In 1975, Wadi Rahal (The Valley of Travelers) villagers built the school where their kids are educated to this day. In March 2010, villagers found a map, placed carefully under two rocks so it wouldn’t blow away. This map was left by Israeli soldiers for villagers to find, it indicated the planned route of The Wall that will be built around the village. It will be built 10 meters away from their school.
Immediately after finding the map, five college students from Wadi Rahal began organizing non-violent demonstrations against The Wall. These students, since 2006, have also provided summer camps for the kids in the village, giving them a place to play and a way to learn about how to resist the Israeli occupation non-violently.

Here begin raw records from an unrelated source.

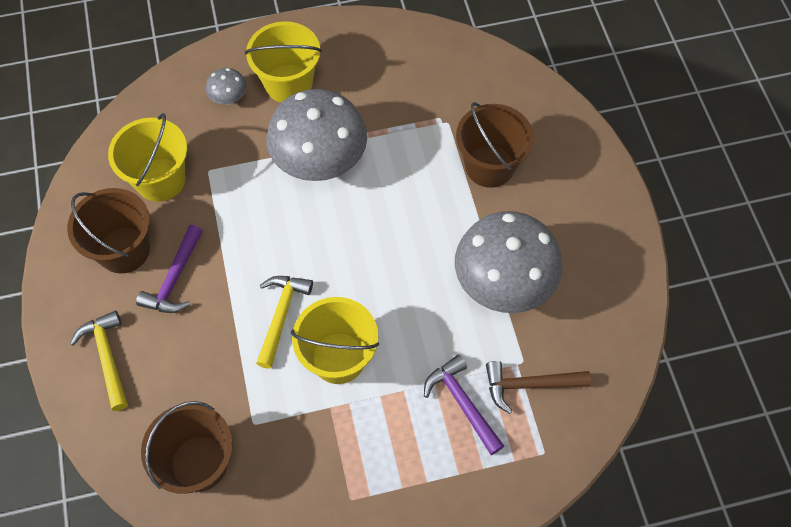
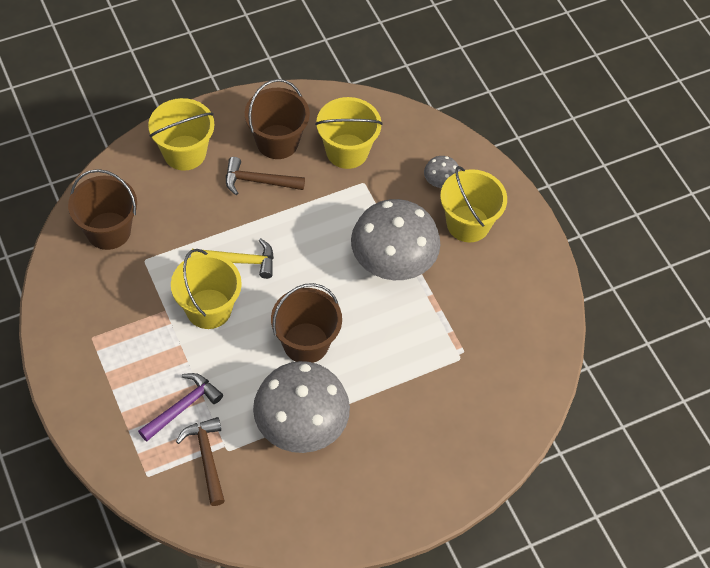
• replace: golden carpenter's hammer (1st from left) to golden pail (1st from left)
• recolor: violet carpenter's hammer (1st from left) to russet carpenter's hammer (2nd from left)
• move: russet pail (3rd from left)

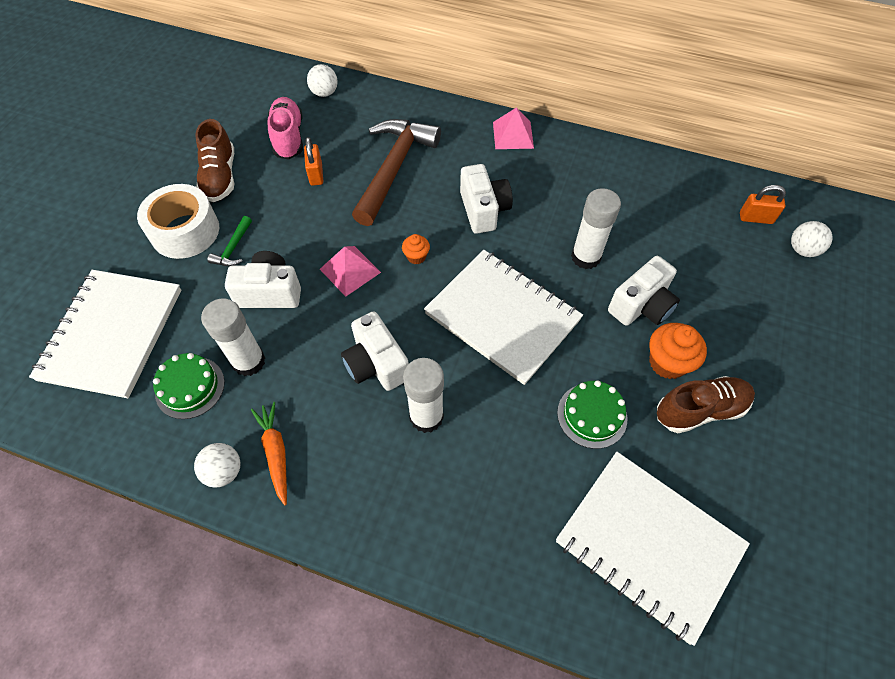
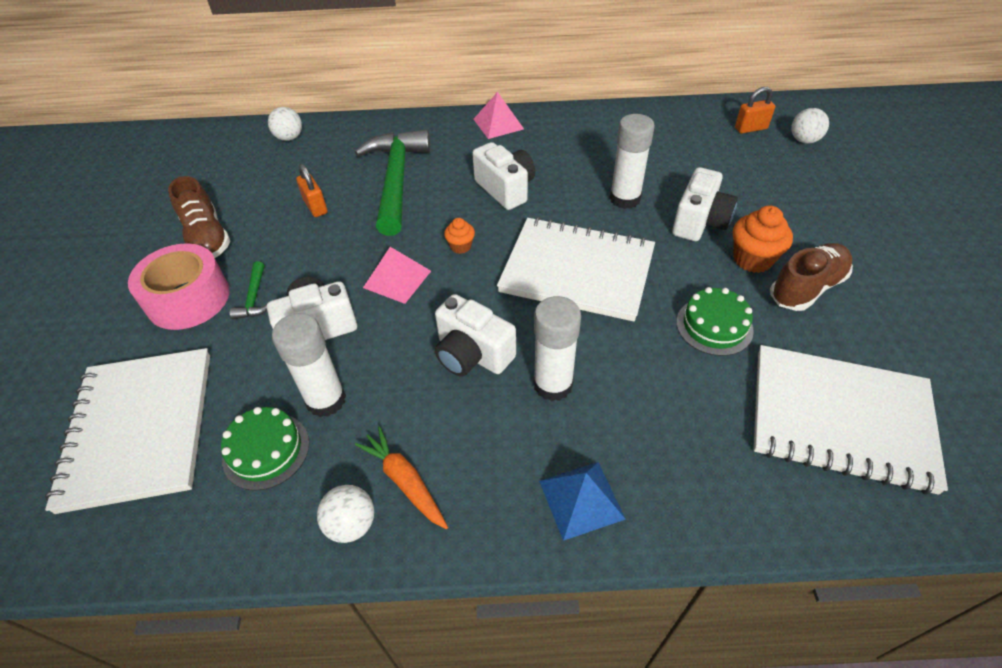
• recolor: snow-white roll of tape to pink roll of tape
• delete: pink lace-up shoe
• recolor: russet carpenter's hammer to emerald carpenter's hammer (2nd from left)
• insert: cobalt pyramid shape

Wadi Rahal’s 1700 residents live in the shadow of Efrat, one of the largest Israeli settlements in the West Bank. The settlers control Wadi Rahal’s water, which flows through a shared water pipe that fills the village’s tanks. During the summer when water is a priceless commodity, villagers say that Efrat cuts their water to one day a week, leaving them to savor the water in their tank for an entire week before refilling it.

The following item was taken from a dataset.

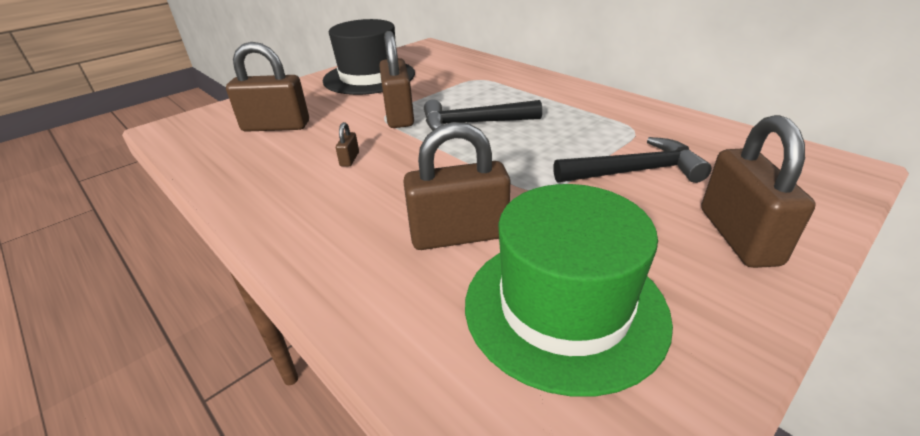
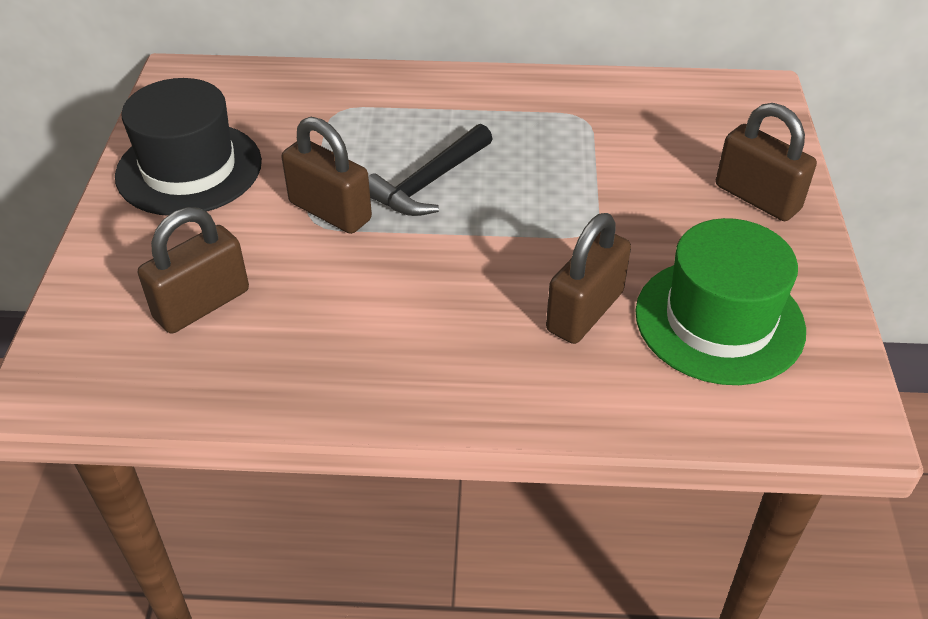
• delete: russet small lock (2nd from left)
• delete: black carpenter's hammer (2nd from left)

A mobile clinic run by Palestinian Medical Relief Services comes once a week for three hours. At other times, villagers must travel to Bethlehem for medical assistance.
Before 6:00pm, the Israeli army locks a gate that separates the highway (route 60) from the road to the settlement and the village. Once locked up, villagers have to take a much longer, winding route out of the area.
Any noise at night scares the villagers, whose homes are subject to twice-monthly raids. Israeli soldiers enter the village at night to search a home. They knock on doors with the butt of their machine guns and, if the door isn’t opened fast enough, the soldiers break it down. When they leave, the house is ransacked and things are broken. What they were searching for, no one is sure.
This website is a way for Wadi Rahal residents to share their story and for visitors to support their resistance.